AC: What do you hope people take away from Few Blue Skies?

CI: I hope people learn. I think that’s my discipline as an educator: I want people to learn as much as they possibly can about an experience that may be different from theirs. I recently listened to a really interesting interview with Rosalía where she talks about how great fiction blurs the line between yourself and the other. I would hope that this book blurs it, in the sense that it feels immediate. There are feelings that are ubiquitous through the book, which are loss, grief, love, desire and morality. And there’s the external piece, which might teach you about an experience that you haven’t experienced before, including the place and the destruction of the environment in the location.

So I hope people learn and I hope people feel seen at the same time. That’s the goal with all of my books: to have folks learn and have language they might not have had prior. But also to understand that, despite how different this book might be from their own experience, it’s still rooted in something that’s very familiar, which is love and grief and everything else.
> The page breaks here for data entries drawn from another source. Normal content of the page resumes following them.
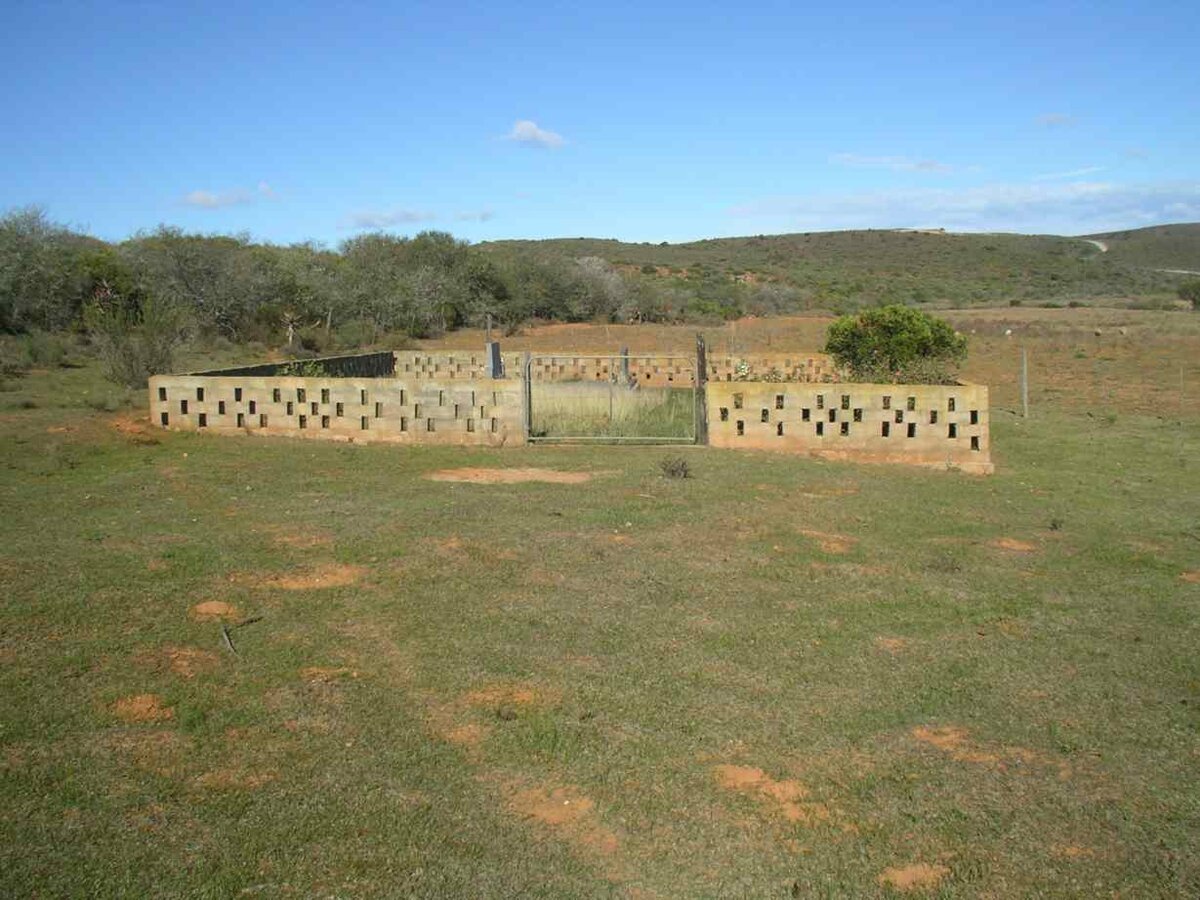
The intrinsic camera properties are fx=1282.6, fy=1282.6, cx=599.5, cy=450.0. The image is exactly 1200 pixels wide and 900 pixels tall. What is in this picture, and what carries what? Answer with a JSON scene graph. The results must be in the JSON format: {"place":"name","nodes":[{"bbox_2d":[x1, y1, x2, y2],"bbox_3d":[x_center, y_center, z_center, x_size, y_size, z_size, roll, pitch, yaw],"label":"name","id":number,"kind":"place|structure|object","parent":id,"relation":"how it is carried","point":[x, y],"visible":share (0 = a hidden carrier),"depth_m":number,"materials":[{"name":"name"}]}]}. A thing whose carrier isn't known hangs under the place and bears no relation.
{"place":"outdoors","nodes":[
{"label":"outdoors","id":0,"kind":"place"},
{"bbox_2d":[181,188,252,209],"label":"cloud","id":1,"kind":"structure","parent":0,"point":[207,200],"materials":[{"name":"white"}]},
{"bbox_2d":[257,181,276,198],"label":"cloud","id":2,"kind":"structure","parent":0,"point":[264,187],"materials":[{"name":"white"}]},
{"bbox_2d":[190,352,392,377],"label":"side wall","id":3,"kind":"structure","parent":0,"point":[339,359],"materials":[{"name":"grey concrete"}]},
{"bbox_2d":[150,365,521,445],"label":"block wall","id":4,"kind":"structure","parent":0,"point":[354,427],"depth_m":16.76,"materials":[{"name":"beige concrete"}]},
{"bbox_2d":[341,208,425,229],"label":"cloud","id":5,"kind":"structure","parent":0,"point":[363,220],"materials":[{"name":"white"}]},
{"bbox_2d":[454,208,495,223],"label":"cloud","id":6,"kind":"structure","parent":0,"point":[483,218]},
{"bbox_2d":[499,120,567,148],"label":"cloud","id":7,"kind":"structure","parent":0,"point":[532,129],"materials":[{"name":"white"}]},
{"bbox_2d":[0,0,1199,247],"label":"sky","id":8,"kind":"structure","parent":0,"point":[699,225],"materials":[{"name":"blue"}]},
{"bbox_2d":[0,351,1199,899],"label":"grass field","id":9,"kind":"structure","parent":0,"point":[200,447],"materials":[{"name":"green plant"}]},
{"bbox_2d":[11,330,71,369],"bbox_3d":[-13.411,-2.351,30.346,1.795,1.022,1.906,0,6,2],"label":"shrub","id":10,"kind":"object","parent":9,"relation":"on","point":[53,354],"visible":0.9,"depth_m":30.14,"materials":[{"name":"green plant"}]},
{"bbox_2d":[0,206,93,335],"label":"tree","id":11,"kind":"object","parent":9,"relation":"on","point":[21,303],"visible":0.9,"depth_m":39.26,"materials":[{"name":"green plant"}]},
{"bbox_2d":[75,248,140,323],"label":"tree","id":12,"kind":"object","parent":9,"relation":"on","point":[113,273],"visible":0.6,"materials":[{"name":"green plant"}]},
{"bbox_2d":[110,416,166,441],"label":"dirt mound","id":13,"kind":"object","parent":9,"relation":"on","point":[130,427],"visible":0.66,"depth_m":16.80,"materials":[{"name":"brown soil"}]},
{"bbox_2d":[87,297,191,388],"bbox_3d":[-9.036,-2.091,25.126,2.448,1.955,2.462,0,6,2],"label":"shrub","id":14,"kind":"object","parent":9,"relation":"on","point":[130,369],"visible":0.89,"depth_m":24.89,"materials":[{"name":"green plant"}]},
{"bbox_2d":[108,693,175,723],"bbox_3d":[-2.014,1.115,5.638,0.343,0.068,0.371,0,6,2],"label":"dirt patch","id":15,"kind":"object","parent":9,"relation":"on","point":[150,699],"visible":0.81,"depth_m":5.60,"materials":[{"name":"brown soil"}]},
{"bbox_2d":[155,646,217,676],"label":"dirt patch","id":16,"kind":"object","parent":9,"relation":"on","point":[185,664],"visible":0.8,"depth_m":6.27,"materials":[{"name":"brown soil"}]},
{"bbox_2d":[124,227,271,340],"label":"tree","id":17,"kind":"object","parent":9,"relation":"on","point":[187,268],"visible":0.87,"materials":[{"name":"plant"}]},
{"bbox_2d":[191,600,240,619],"bbox_3d":[-2.218,0.907,7.394,0.317,0.078,0.337,0,6,2],"label":"dirt mound","id":18,"kind":"object","parent":9,"relation":"on","point":[219,606],"visible":0.94,"depth_m":7.34,"materials":[{"name":"brown soil"}]},
{"bbox_2d":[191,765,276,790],"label":"dirt patch","id":19,"kind":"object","parent":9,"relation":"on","point":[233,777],"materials":[{"name":"brown soil"}]},
{"bbox_2d":[221,615,261,654],"bbox_3d":[-1.978,0.988,6.985,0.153,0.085,0.521,0,6,2],"label":"stick","id":20,"kind":"object","parent":9,"relation":"on","point":[227,634],"visible":0.88,"depth_m":6.95,"materials":[{"name":"brown wood"}]},
{"bbox_2d":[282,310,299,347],"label":"aloe plant","id":21,"kind":"object","parent":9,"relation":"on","point":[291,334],"visible":0.89,"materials":[{"name":"brown"}]},
{"bbox_2d":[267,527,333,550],"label":"dirt patch","id":22,"kind":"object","parent":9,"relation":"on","point":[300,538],"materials":[{"name":"brown soil"}]},
{"bbox_2d":[253,242,347,344],"label":"tree","id":23,"kind":"object","parent":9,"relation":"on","point":[291,273],"visible":0.79,"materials":[{"name":"green plant"}]},
{"bbox_2d":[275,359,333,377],"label":"shrub","id":24,"kind":"object","parent":9,"relation":"on","point":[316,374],"visible":0.28,"depth_m":18.91,"materials":[{"name":"green plant"}]},
{"bbox_2d":[263,564,367,589],"bbox_3d":[-1.858,0.813,8.319,0.765,0.075,0.715,0,6,2],"label":"dirt patch","id":25,"kind":"object","parent":9,"relation":"on","point":[324,583],"visible":0.82,"depth_m":8.23,"materials":[{"name":"brown soil"}]},
{"bbox_2d":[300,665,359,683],"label":"dirt patch","id":26,"kind":"object","parent":9,"relation":"on","point":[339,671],"visible":0.84,"depth_m":5.99,"materials":[{"name":"brown soil"}]},
{"bbox_2d":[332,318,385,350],"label":"shrub","id":27,"kind":"object","parent":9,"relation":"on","point":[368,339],"visible":0.85,"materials":[{"name":"green plant"}]},
{"bbox_2d":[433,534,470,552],"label":"dirt patch","id":28,"kind":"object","parent":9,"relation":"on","point":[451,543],"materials":[{"name":"brown soil"}]},
{"bbox_2d":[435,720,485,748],"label":"dirt patch","id":29,"kind":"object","parent":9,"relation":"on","point":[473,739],"visible":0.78,"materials":[{"name":"brown soil"}]},
{"bbox_2d":[486,341,503,378],"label":"gravestone","id":30,"kind":"object","parent":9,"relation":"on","point":[493,354],"visible":0.63,"depth_m":20.36,"materials":[{"name":"grey stone"}]},
{"bbox_2d":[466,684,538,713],"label":"dirt patch","id":31,"kind":"object","parent":9,"relation":"on","point":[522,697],"visible":0.79,"depth_m":5.76,"materials":[{"name":"brown soil"}]},
{"bbox_2d":[427,466,595,485],"bbox_3d":[-0.895,0.255,13.195,2.009,0.045,1.362,0,6,2],"label":"dirt patch","id":32,"kind":"object","parent":9,"relation":"on","point":[557,477],"visible":0.83,"depth_m":13.08,"materials":[{"name":"brown soil"}]},
{"bbox_2d":[520,351,531,442],"bbox_3d":[-0.918,-0.621,15.768,0.116,1.153,0.208,0,6,2],"label":"gate post","id":33,"kind":"object","parent":9,"relation":"on","point":[525,397],"visible":0.79,"depth_m":15.72,"materials":[{"name":"grey metal"}]},
{"bbox_2d":[504,784,618,851],"bbox_3d":[-0.150,1.253,4.508,0.509,0.044,0.579,0,6,2],"label":"dirt patch","id":34,"kind":"object","parent":9,"relation":"on","point":[545,813],"visible":0.81,"depth_m":4.48,"materials":[{"name":"brown soil"}]},
{"bbox_2d":[523,354,698,445],"bbox_3d":[0.156,-0.618,16.283,2.503,1.238,0.096,0,6,2],"label":"metal gate","id":35,"kind":"structure","parent":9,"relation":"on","point":[627,356],"depth_m":16.25,"materials":[{"name":"metal"}]},
{"bbox_2d":[617,345,632,387],"bbox_3d":[0.473,-1.530,24.341,0.323,0.959,0.316,0,6,2],"label":"gravestone","id":36,"kind":"object","parent":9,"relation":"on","point":[624,351],"visible":0.72,"depth_m":24.25,"materials":[{"name":"grey stone"}]},
{"bbox_2d":[658,456,691,478],"bbox_3d":[0.777,0.185,13.353,0.469,0.266,0.471,0,6,2],"label":"shrub","id":37,"kind":"object","parent":9,"relation":"on","point":[672,470],"visible":0.97,"depth_m":13.31,"materials":[{"name":"plant"}]},
{"bbox_2d":[695,335,708,443],"bbox_3d":[1.247,-0.685,15.705,0.141,1.409,0.205,0,6,2],"label":"gate post","id":38,"kind":"object","parent":9,"relation":"on","point":[701,359],"visible":0.83,"depth_m":15.65,"materials":[{"name":"brown wood"}]},
{"bbox_2d":[711,762,826,821],"bbox_3d":[0.621,1.235,4.773,0.505,0.054,0.553,0,6,2],"label":"dirt patch","id":39,"kind":"object","parent":9,"relation":"on","point":[746,775],"visible":0.79,"depth_m":4.74,"materials":[{"name":"brown soil"}]},
{"bbox_2d":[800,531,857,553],"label":"dirt patch","id":40,"kind":"object","parent":9,"relation":"on","point":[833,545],"visible":0.83,"depth_m":9.49,"materials":[{"name":"brown soil"}]},
{"bbox_2d":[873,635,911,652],"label":"dirt patch","id":41,"kind":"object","parent":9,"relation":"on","point":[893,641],"visible":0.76,"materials":[{"name":"brown soil"}]},
{"bbox_2d":[878,862,948,891],"bbox_3d":[0.991,1.339,4.068,0.240,0.041,0.244,0,6,2],"label":"dirt patch","id":42,"kind":"object","parent":9,"relation":"on","point":[898,878],"visible":0.89,"depth_m":4.04,"materials":[{"name":"brown soil"}]},
{"bbox_2d":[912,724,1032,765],"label":"dirt patch","id":43,"kind":"object","parent":9,"relation":"on","point":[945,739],"visible":0.71,"depth_m":5.27,"materials":[{"name":"brown soil"}]},
{"bbox_2d":[990,537,1038,551],"bbox_3d":[3.163,0.700,9.799,0.409,0.071,0.436,0,6,2],"label":"dirt patch","id":44,"kind":"object","parent":9,"relation":"on","point":[1017,545],"visible":0.87,"depth_m":9.75,"materials":[{"name":"brown soil"}]},
{"bbox_2d":[1020,347,1028,418],"bbox_3d":[6.789,-1.008,20.505,0.106,1.323,0.103,0,6,2],"label":"fence post","id":45,"kind":"object","parent":9,"relation":"on","point":[1024,371],"visible":1,"depth_m":20.48,"materials":[{"name":"metal"}]},
{"bbox_2d":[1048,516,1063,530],"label":"small plant","id":46,"kind":"object","parent":9,"relation":"on","point":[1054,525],"visible":0.96,"depth_m":10.45,"materials":[{"name":"plant"}]},
{"bbox_2d":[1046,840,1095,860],"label":"dirt patch","id":47,"kind":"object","parent":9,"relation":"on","point":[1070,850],"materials":[{"name":"brown soil"}]},
{"bbox_2d":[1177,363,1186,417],"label":"fence post","id":48,"kind":"object","parent":9,"relation":"on","point":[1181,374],"visible":1,"depth_m":20.26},
{"bbox_2d":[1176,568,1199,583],"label":"dirt patch","id":49,"kind":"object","parent":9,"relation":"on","point":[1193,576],"visible":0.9,"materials":[{"name":"brown soil"}]},
{"bbox_2d":[529,383,696,438],"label":"grass patch","id":50,"kind":"structure","parent":0,"point":[582,427],"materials":[{"name":"green plant"}]},
{"bbox_2d":[386,350,841,386],"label":"block wall","id":51,"kind":"structure","parent":0,"point":[719,371],"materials":[{"name":"brick"}]},
{"bbox_2d":[413,312,1199,427],"label":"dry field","id":52,"kind":"structure","parent":0,"point":[619,328],"materials":[{"name":"brown plant"}]},
{"bbox_2d":[334,230,503,338],"label":"tree","id":53,"kind":"object","parent":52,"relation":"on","point":[421,286],"visible":0.88,"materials":[{"name":"green plant"}]},
{"bbox_2d":[485,314,492,340],"bbox_3d":[-2.135,-1.900,24.732,0.130,1.415,0.128,0,6,2],"label":"wooden post","id":54,"kind":"object","parent":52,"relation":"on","point":[488,328],"visible":0.59,"depth_m":24.64,"materials":[{"name":"grey wood"}]},
{"bbox_2d":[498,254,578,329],"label":"tree","id":55,"kind":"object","parent":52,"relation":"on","point":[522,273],"visible":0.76,"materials":[{"name":"green plant"}]},
{"bbox_2d":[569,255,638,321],"label":"tree","id":56,"kind":"object","parent":52,"relation":"on","point":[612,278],"visible":0.75,"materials":[{"name":"plant"}]},
{"bbox_2d":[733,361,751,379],"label":"flowering plant","id":57,"kind":"object","parent":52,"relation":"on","point":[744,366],"visible":0.68,"depth_m":20.06,"materials":[{"name":"plant"}]},
{"bbox_2d":[745,281,810,316],"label":"shrub","id":58,"kind":"object","parent":52,"relation":"on","point":[766,293],"visible":0.87,"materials":[{"name":"plant"}]},
{"bbox_2d":[823,304,967,382],"bbox_3d":[4.471,-1.439,19.419,2.310,1.538,2.136,0,6,2],"label":"shrub","id":59,"kind":"object","parent":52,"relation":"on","point":[853,334],"visible":0.96,"depth_m":18.92,"materials":[{"name":"green plant"}]},
{"bbox_2d":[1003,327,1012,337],"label":"sheep","id":60,"kind":"object","parent":52,"relation":"on","point":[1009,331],"visible":0.99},
{"bbox_2d":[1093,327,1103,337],"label":"sheep","id":61,"kind":"object","parent":52,"relation":"on","point":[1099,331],"visible":0.99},
{"bbox_2d":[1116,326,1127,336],"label":"sheep","id":62,"kind":"object","parent":52,"relation":"on","point":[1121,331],"visible":0.99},
{"bbox_2d":[468,226,1199,312],"label":"hill","id":63,"kind":"structure","parent":0,"point":[1191,226],"materials":[{"name":"green plant"}]},
{"bbox_2d":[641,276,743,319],"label":"shrub","id":64,"kind":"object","parent":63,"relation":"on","point":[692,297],"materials":[{"name":"green plant"}]},
{"bbox_2d":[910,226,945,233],"label":"building","id":65,"kind":"structure","parent":63,"relation":"on","point":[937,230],"materials":[{"name":"beige stone"}]},
{"bbox_2d":[709,379,991,469],"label":"block wall","id":66,"kind":"structure","parent":0,"point":[863,397],"depth_m":14.87,"materials":[{"name":"beige concrete"}]},
{"bbox_2d":[828,153,971,172],"label":"cloud","id":67,"kind":"structure","parent":0,"point":[927,165],"materials":[{"name":"white"}]},
{"bbox_2d":[728,178,1199,235],"label":"cloud","id":68,"kind":"structure","parent":0,"point":[1114,202],"materials":[{"name":"white"}]},
{"bbox_2d":[1036,112,1079,127],"label":"cloud","id":69,"kind":"structure","parent":0,"point":[1052,119],"materials":[{"name":"white"}]},
{"bbox_2d":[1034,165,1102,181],"label":"cloud","id":70,"kind":"structure","parent":0,"point":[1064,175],"materials":[{"name":"white"}]},
{"bbox_2d":[1079,238,1108,252],"label":"dirt road","id":71,"kind":"structure","parent":0,"point":[1104,248],"materials":[{"name":"beige soil"}]},
{"bbox_2d":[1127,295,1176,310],"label":"shrub","id":72,"kind":"object","parent":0,"point":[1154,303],"visible":0.93,"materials":[{"name":"green plant"}]},
{"bbox_2d":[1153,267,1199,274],"label":"road","id":73,"kind":"structure","parent":0,"point":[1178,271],"materials":[{"name":"beige soil"}]},
{"bbox_2d":[1177,277,1199,309],"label":"shrub","id":74,"kind":"object","parent":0,"point":[1196,288],"visible":0.99,"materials":[{"name":"green plant"}]}
]}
Carolina Ixta is a writer from Oakland, California. A daughter of Mexican immigrants, she received her BA in creative writing and Spanish language and literature at the University of California, Santa Cruz, and obtained her master's degree in education at the University of California, Berkeley. Her debut novel, Shut Up, This Is Serious, was a Morris Award finalist, an LA Times Book Prize finalist, and the winner of the Pura Belpré Award. Few Blue Skies is her sophomore novel.

Amaris Castillo is an award-winning journalist and writer. Her debut book, Bodega Stories, will be published in September 2026 from the University Press of Florida.